How to build a free HN data pipeline in 30 minutes

#python #datascience #tutorial #webdev

Hacker News is one of the richest sources of signal in tech. New frameworks, hiring waves, shifting sentiment — it all shows up on HN before it hits mainstream. But scraping HN yourself is tedious and fragile.

In this tutorial, I'll walk you through building a lightweight data pipeline that pulls structured HN data on a schedule, stores it locally, and runs basic trend detection — all for free.

The Data Source

We'll use the HN Top Stories actor on Apify, which returns clean JSON for top, new, best, ask, show, and job stories. It handles pagination, rate limits, and retries so you don't have to.

Apify's free tier gives you enough compute to run this daily without paying a cent.

Step 1: Fetch HN Data

Install the Apify client:

pip install apify-client

Then pull the latest top stories:

from apify_client import ApifyClient
from datetime import datetime

client = ApifyClient("YOUR_APIFY_TOKEN")

run = client.actor("cryptosignals/hn-top-stories").call(
    run_input={"category": "topstories", "maxItems": 100}
)

items = list(
    client.dataset(run["defaultDatasetId"]).iterate_items()
)
print(f"Fetched {len(items)} stories")

Each item gives you the title, URL, score, author, comment count, and timestamp — everything you need for analysis.

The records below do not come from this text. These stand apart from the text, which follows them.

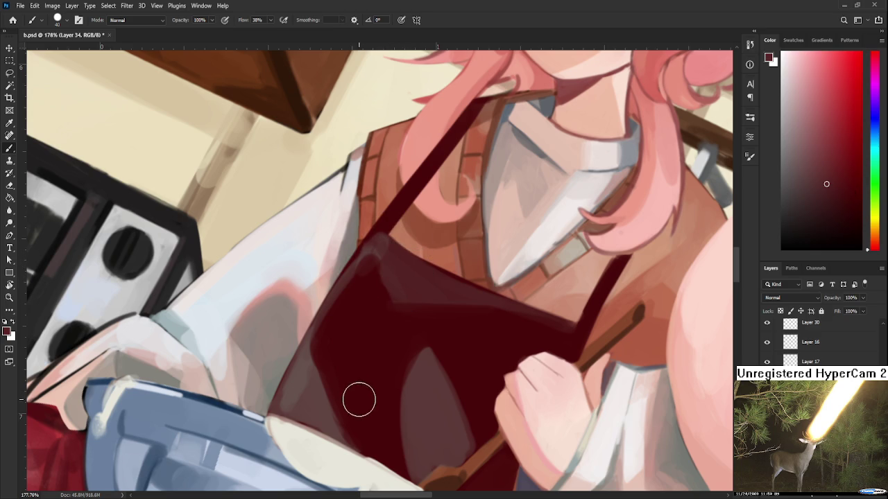
- Rotate the canvas and add a soft light diagonal across the apron
key(r)
mouse_move(448, 258)
mouse_down()
mouse_move(424, 311)
mouse_move(382, 278)
mouse_move(316, 373)
mouse_up()
alt+click(382, 275)
- Sample apron colours at the strap edge and folds, settling on the dark apron red
alt+click(360, 324)
alt+click(382, 269)
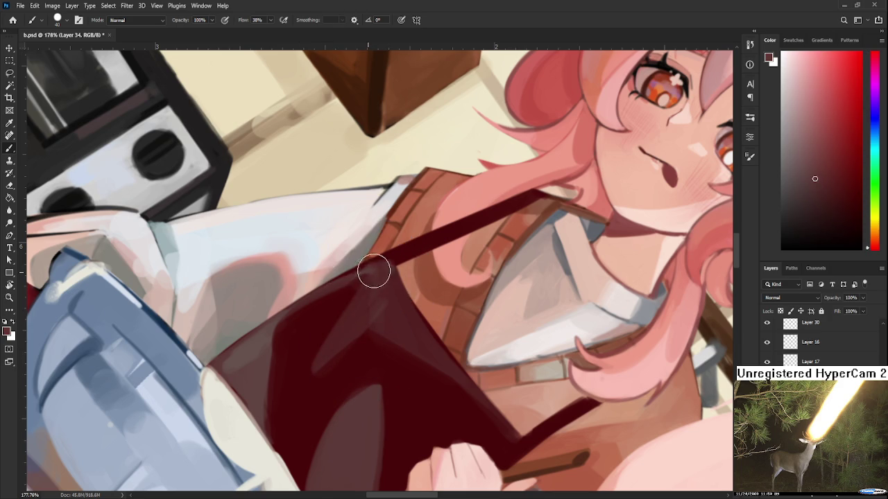
alt+click(340, 281)
alt+click(406, 253)
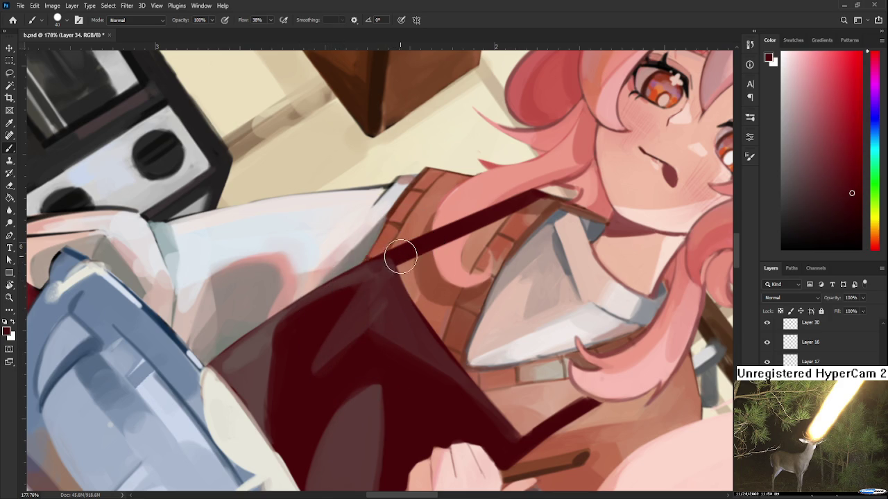
alt+click(368, 282)
alt+click(332, 323)
alt+click(360, 322)
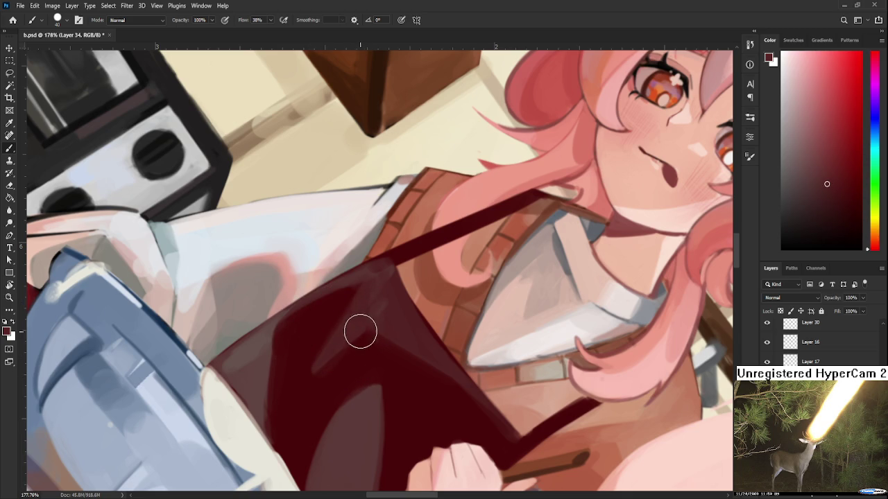
scroll(359, 339, down, 2)
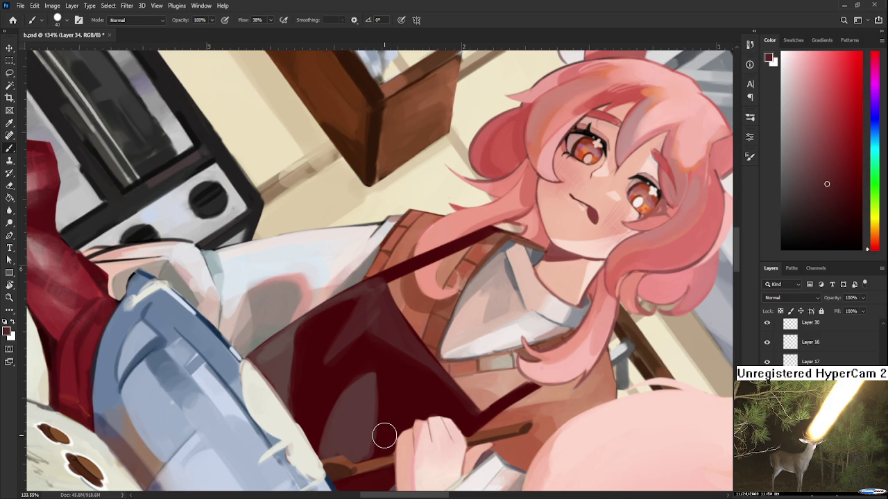
- Zoom in, rotate the view about 30 degrees, and paint a light pink line along the apron's left edge
scroll(377, 434, up, 2)
drag(376, 434, 301, 337)
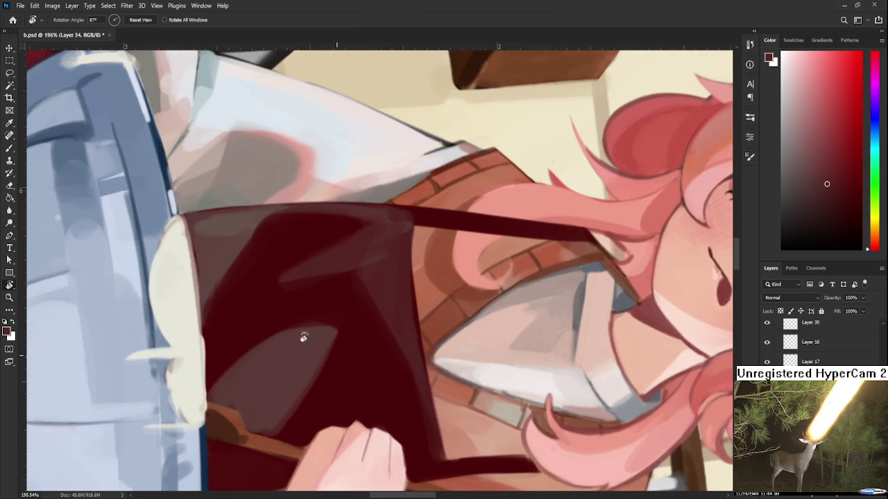
alt+click(298, 185)
scroll(285, 208, left, 2)
drag(291, 220, 237, 308)
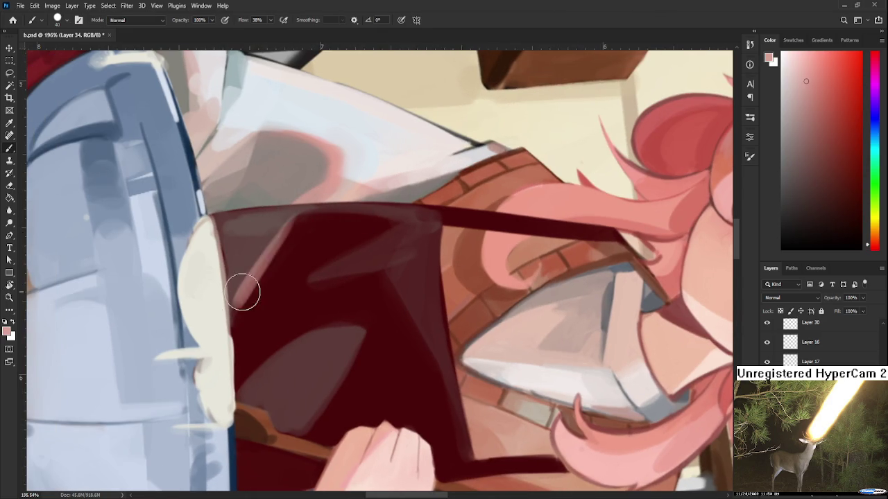
- Paint a light pink diagonal on the apron, then cover it with dark red
alt+click(294, 224)
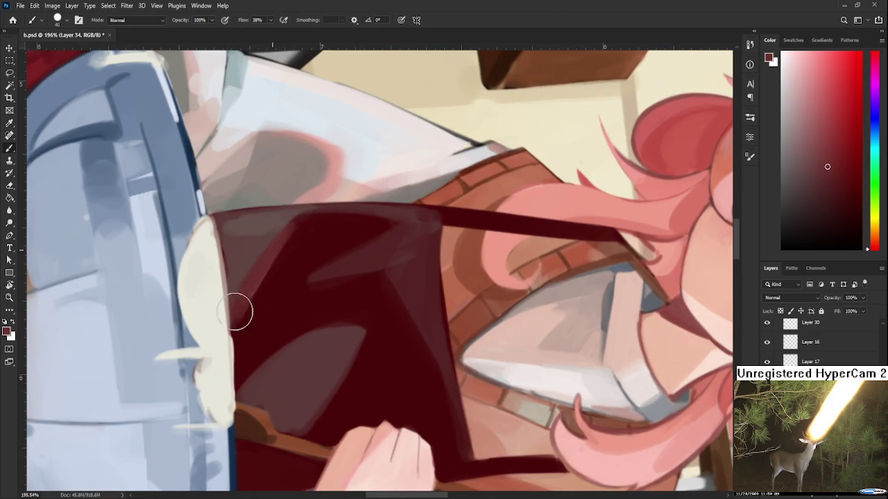
alt+click(299, 226)
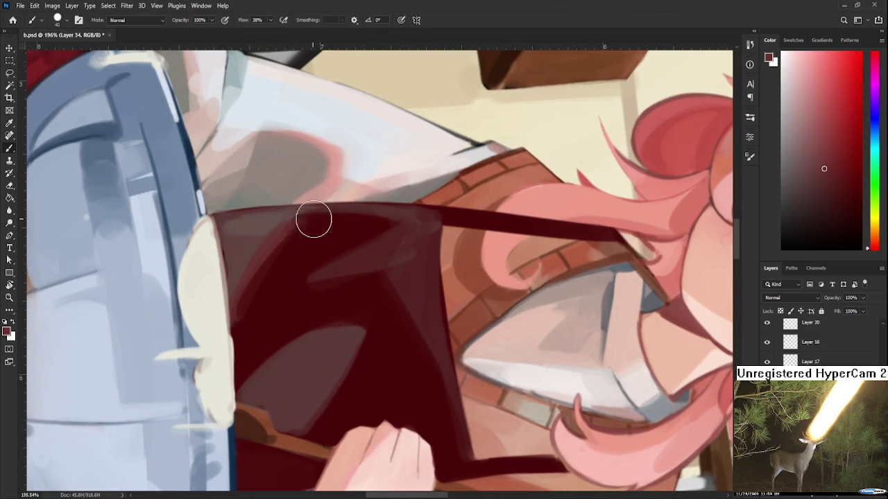
drag(386, 261, 396, 250)
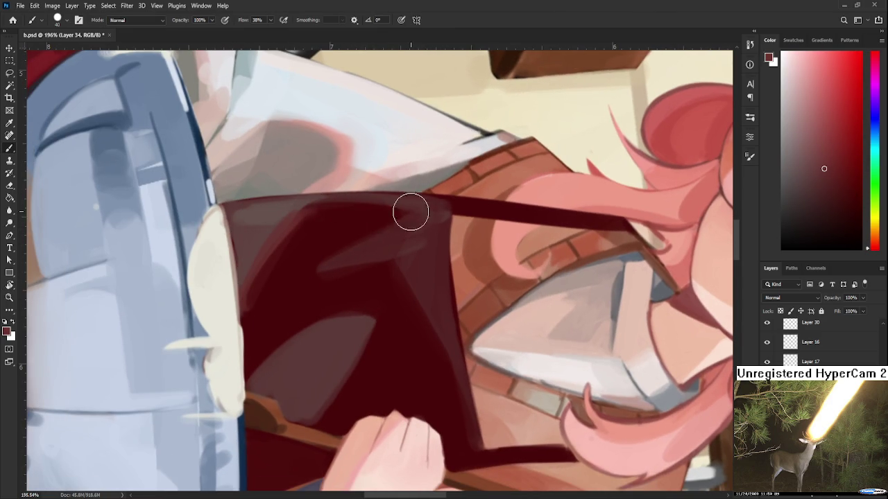
alt+click(354, 177)
mouse_move(365, 336)
mouse_down()
mouse_move(386, 292)
mouse_move(347, 355)
mouse_up()
alt+click(405, 293)
alt+click(371, 295)
mouse_move(385, 288)
mouse_down()
mouse_move(343, 365)
mouse_move(481, 258)
mouse_move(342, 343)
mouse_up()
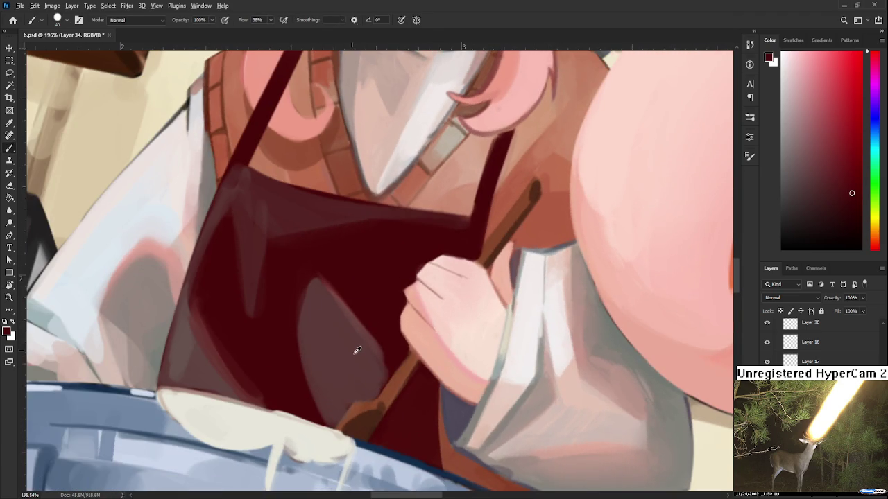
- Dab muted mauve from the apron patch beside the spoon handle
alt+click(355, 352)
scroll(370, 367, down, 2)
scroll(370, 361, down, 2)
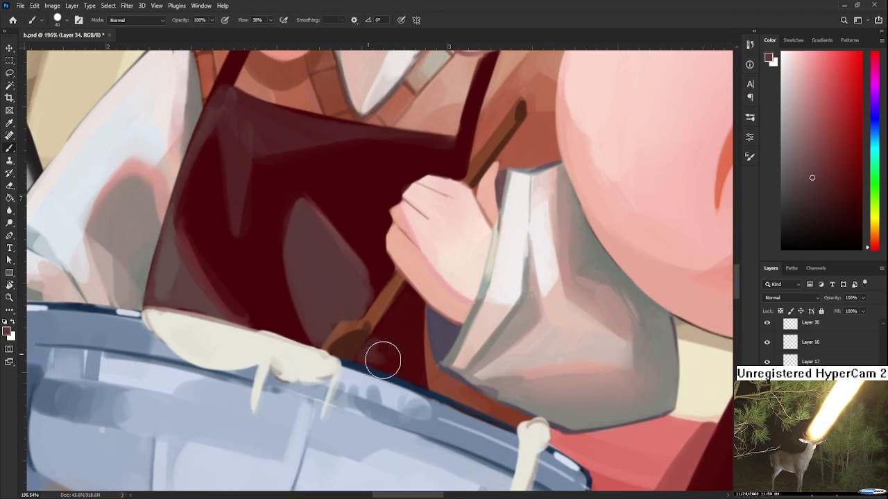
click(378, 336)
- Sample a darker red beside the spoon, pick the Eraser, and rotate the bowl along the bottom
key(r)
drag(378, 336, 308, 337)
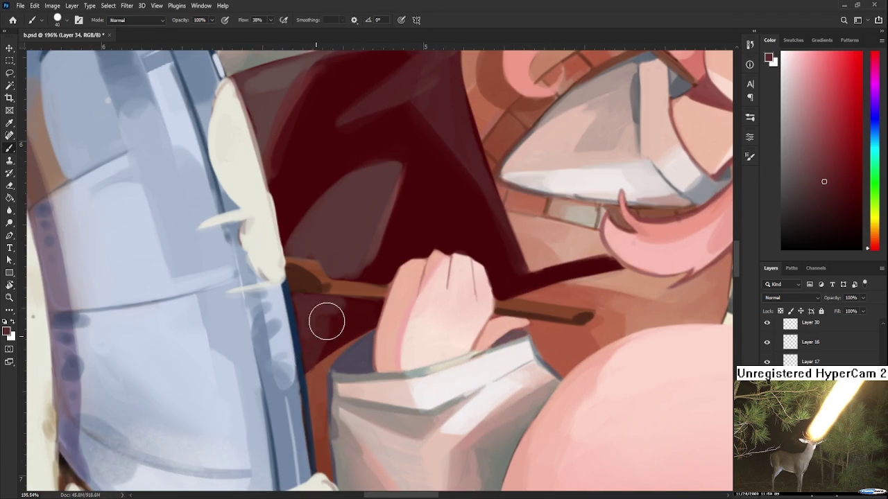
alt+click(348, 306)
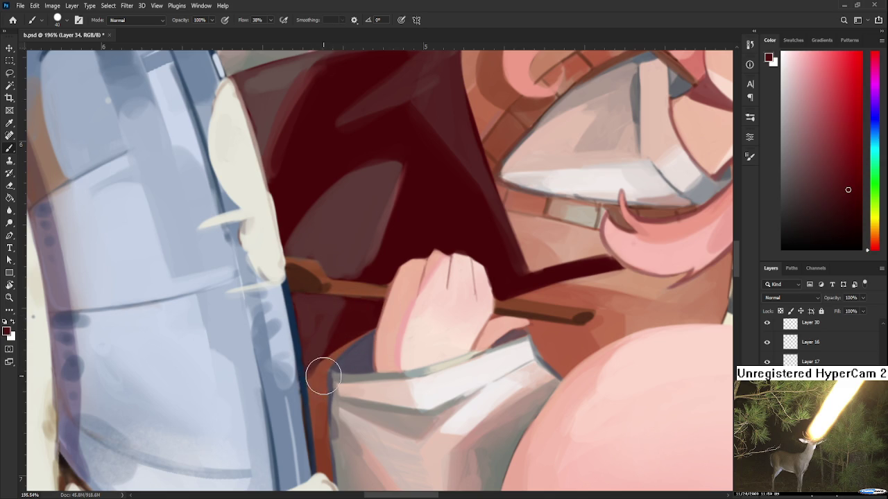
key(e)
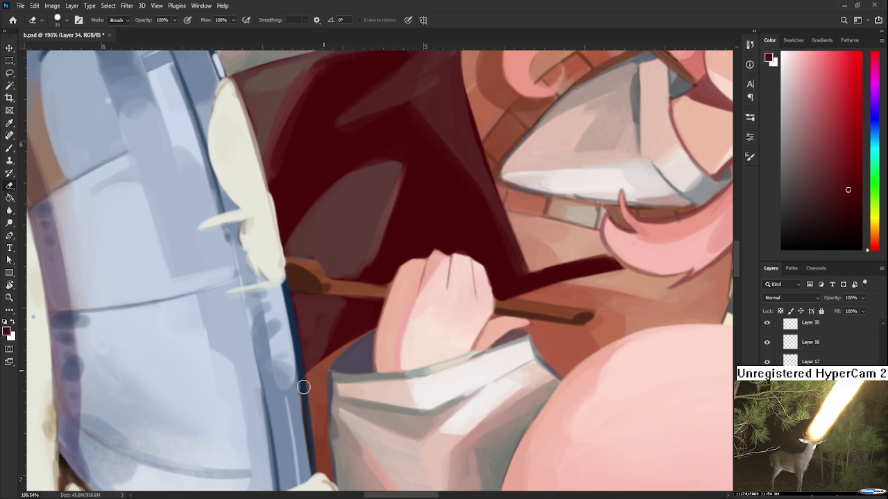
key(r)
drag(300, 392, 431, 385)
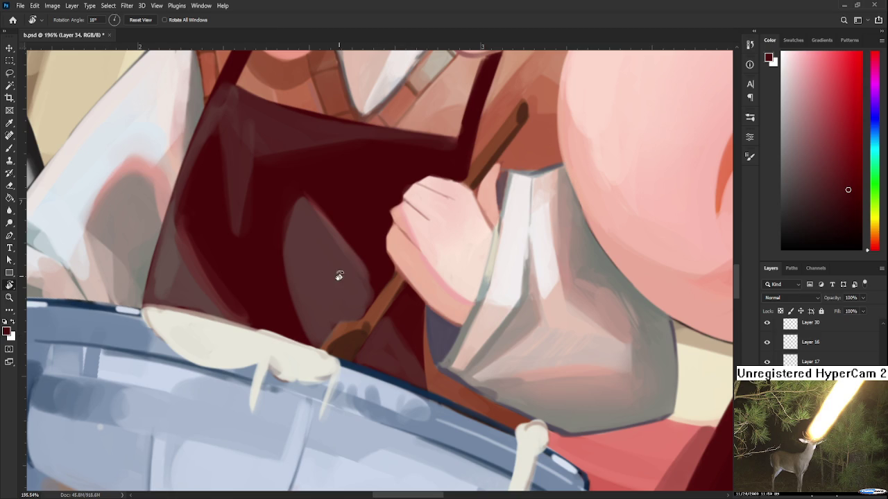
- With a smaller brush, paint a reddish-brown shading stroke down the apron
drag(340, 276, 298, 271)
key(bracketleft)
key(bracketleft)
key(bracketleft)
alt+click(318, 243)
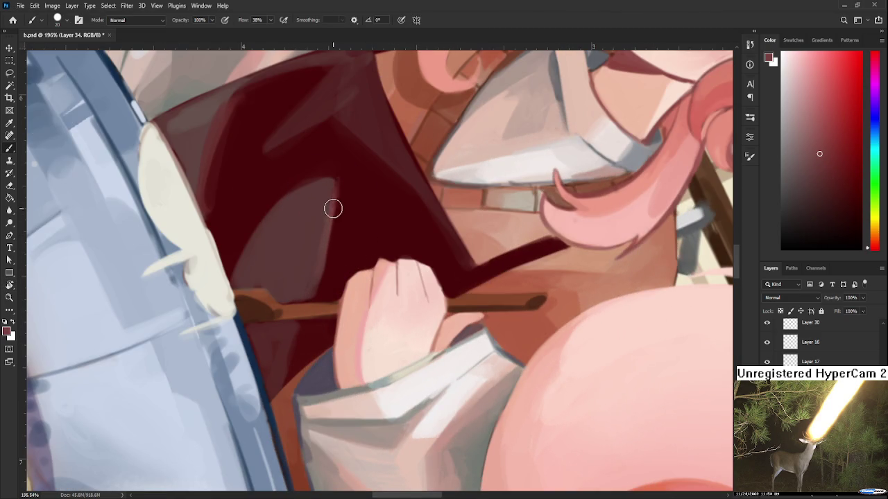
drag(306, 321, 284, 376)
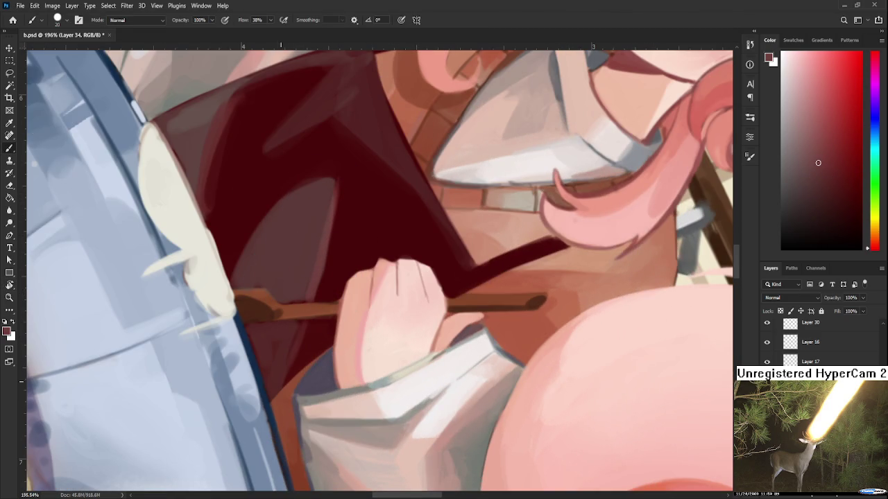
- Darken and extend the apron strap beside the hand with a sampled darker red
alt+click(286, 331)
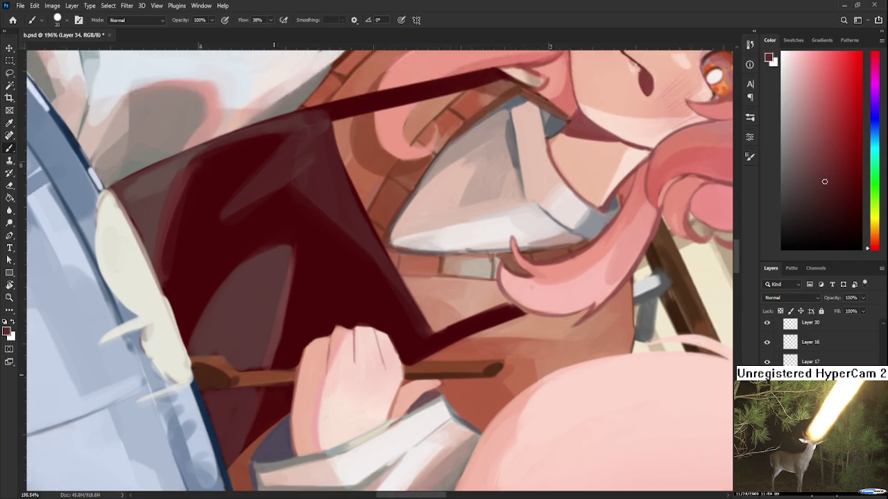
drag(290, 360, 343, 290)
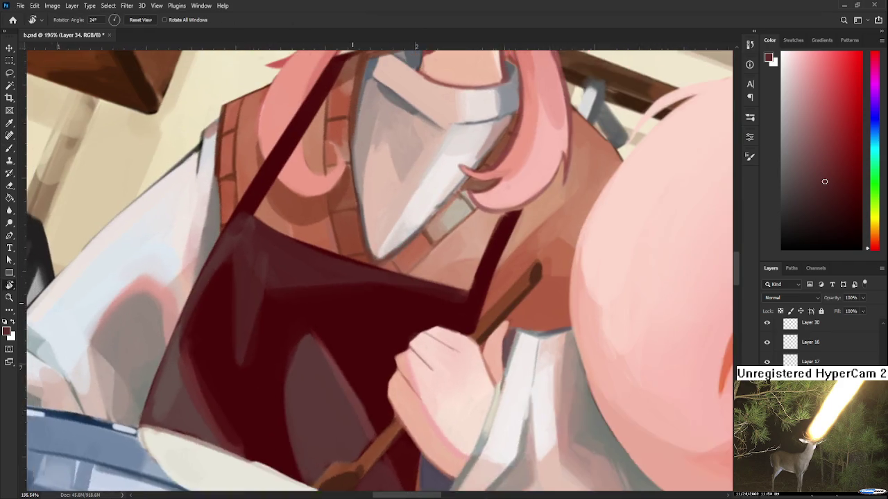
alt+click(272, 289)
drag(280, 286, 257, 359)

Step 2: Store Results in SQLite

Save each run to a local database so you can track changes over time:

import sqlite3

db = sqlite3.connect("hn_pipeline.db")
db.execute(
    "CREATE TABLE IF NOT EXISTS stories ("
    "id INTEGER, title TEXT, url TEXT, score INTEGER, "
    "comments INTEGER, author TEXT, fetched_at TEXT, "
    "PRIMARY KEY (id, fetched_at))"
)

fetched_at = datetime.utcnow().isoformat()
for item in items:
    db.execute(
        "INSERT OR IGNORE INTO stories VALUES (?,?,?,?,?,?,?)",
        (item["id"], item["title"], item.get("url", ""),
         item["score"], item.get("descendants", 0),
         item["by"], fetched_at)
    )
db.commit()

Step 3: Detect Trends

With a few days of data, you can spot rising topics:

from collections import Counter

rows = db.execute(
    "SELECT title FROM stories "
    "WHERE fetched_at > datetime('now', '-7 days')"
).fetchall()

words = []
for (title,) in rows:
    words.extend(
        w.lower() for w in title.split() if len(w) > 3
    )

trends = Counter(words).most_common(20)
for word, count in trends:
    print(f"{word:20s} {count}")

Run this daily and diff against the previous week to catch emerging topics early — useful for content planning, market research, or just staying ahead of the curve.

Step 4: Automate It

Add a cron job to run on schedule. The HN Top Stories actor also supports scheduled runs natively on Apify, so you can set it to run every 6 hours and have fresh data waiting.

A minimal cron entry:

0 */6 * * * cd ~/hn-pipeline && python3 fetch.py && python3 trends.py

Real Use Case: Job Monitoring

One practical application is monitoring HN "Who is Hiring" threads. Set the actor category to jobstories, then filter for keywords matching your stack:

keywords = ["python", "fastapi", "remote", "senior"]
matches = [
    s for s in items
    if any(k in s["title"].lower() for k in keywords)
]

Pipe matches into a Slack webhook or email digest and you have a free, targeted job alert system.

Wrapping Up

The full pipeline is under 50 lines of Python, runs on free-tier infrastructure, and gives you structured access to one of the best signal sources in tech. The Apify HN actor handles the scraping; you just handle the analysis.

Grab the code, set up a schedule, and start mining HN data today.